- **Job 1**: Summarize the court decision in two sentences.
- **Job 2**: Which judge presided over the circuit court judgment under appeal in the court decision?
- **Job 3**: Resume the court decision after its last line.

- **Text excerpt**:
========================================================================
COURT OF APPEALS

DECISION

DATED AND FILED

 

October 9, 2001

 

Cornelia G. Clark

Clerk of Court of Appeals

 

 

 

NOTICE

 

 

This opinion is subject to further editing.  If published, the official version will appear in the bound volume of the Official Reports. 

 

A party may file with the Supreme Court a petition to review an adverse decision by the Court of Appeals.  See Wis. Stat. § 808.10 and Rule 809.62. 

 

 

 

 

No. 

00-3332

 

STATE OF WISCONSIN   

IN COURT OF APPEALS

 

DISTRICT I

 

 

James C. Thomson, 

 

                        Plaintiff-Appellant, 

 

            v.

 

United Water Services Milwaukee, LLC,

and United Water Resources, Inc., 

 

                        Defendants-Respondents. 

 

 

 

            APPEAL from a judgment of the circuit court for Milwaukee County:  Thomas P. Donegan, Judge.  Reversed and cause remanded with directions. 

            Before Wedemeyer, P.J., Fine and Curley, JJ.
========================================================================
- **Data supplied**:
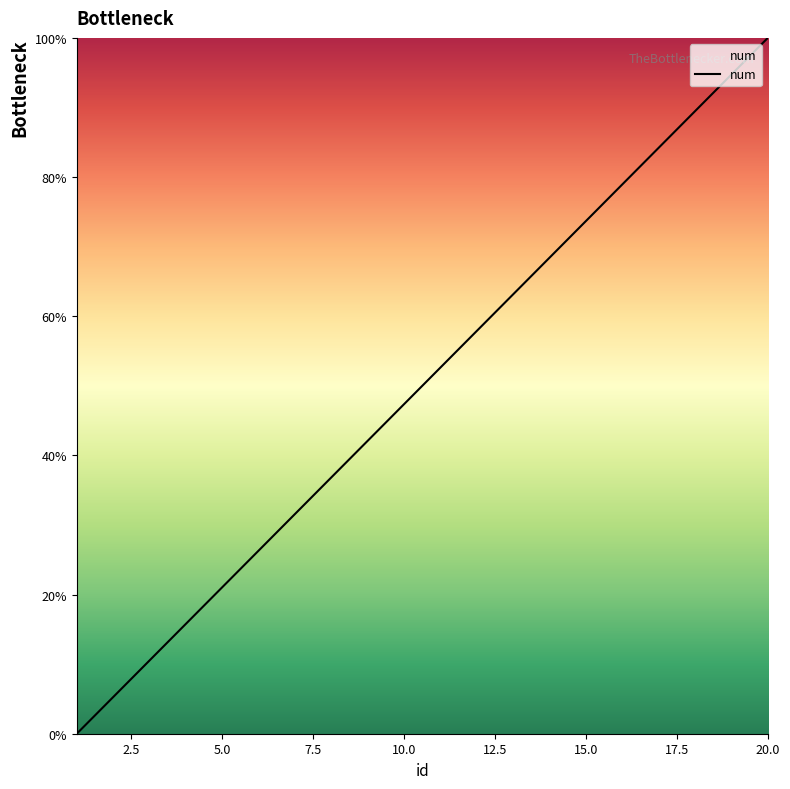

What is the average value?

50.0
========================================================================
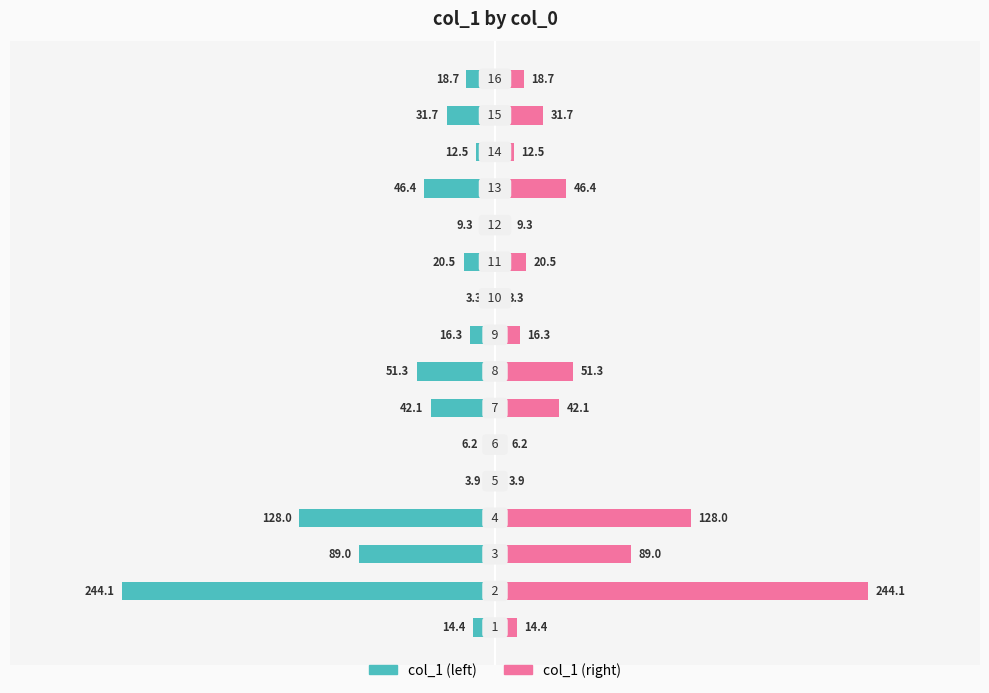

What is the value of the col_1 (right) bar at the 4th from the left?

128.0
========================================================================
- **Result 1**: James C. Thomson appealed to the Wisconsin Court of Appeals, District I, from a Milwaukee County circuit court judgment in his case against United Water Services Milwaukee, LLC, and United Water Resources, Inc. The judgment was reversed and the cause remanded with directions in a decision dated and filed October 9, 2001.

- **Result 2**: Thomas P. Donegan.

- **Result 3**:
            1            PER CURIAM.    James C. Thomson appeals from the grant of summary judgment awarded to United Water Services Milwaukee, LLC, and United Water Resources, Inc. (collectively, UW), dismissing his breach of contract action.  Thomson contends that the circuit court erred in granting summary judgment where genuine issues of material fact remained in dispute and in denying his motion to compel discovery.  Thomson claims that material issues of fact exist as to whether:  (1) he was either a party or third‑party beneficiary to a contract between Milwaukee Metropolitan Sewerage District (MMSD) and UW; (2) he was laid off in violation of the contract; and (3) he was dismissed from his employment as part of an overall workforce downsizing.  We conclude that the circuit court prematurely granted summary judgment because discovery was necessary to determine whether UW laid off Thomson in violation of the contract.  Further, the trial court should have granted Thomson’s motion to compel discovery to permit Thomson an opportunity to prove his contentions.

I. Background.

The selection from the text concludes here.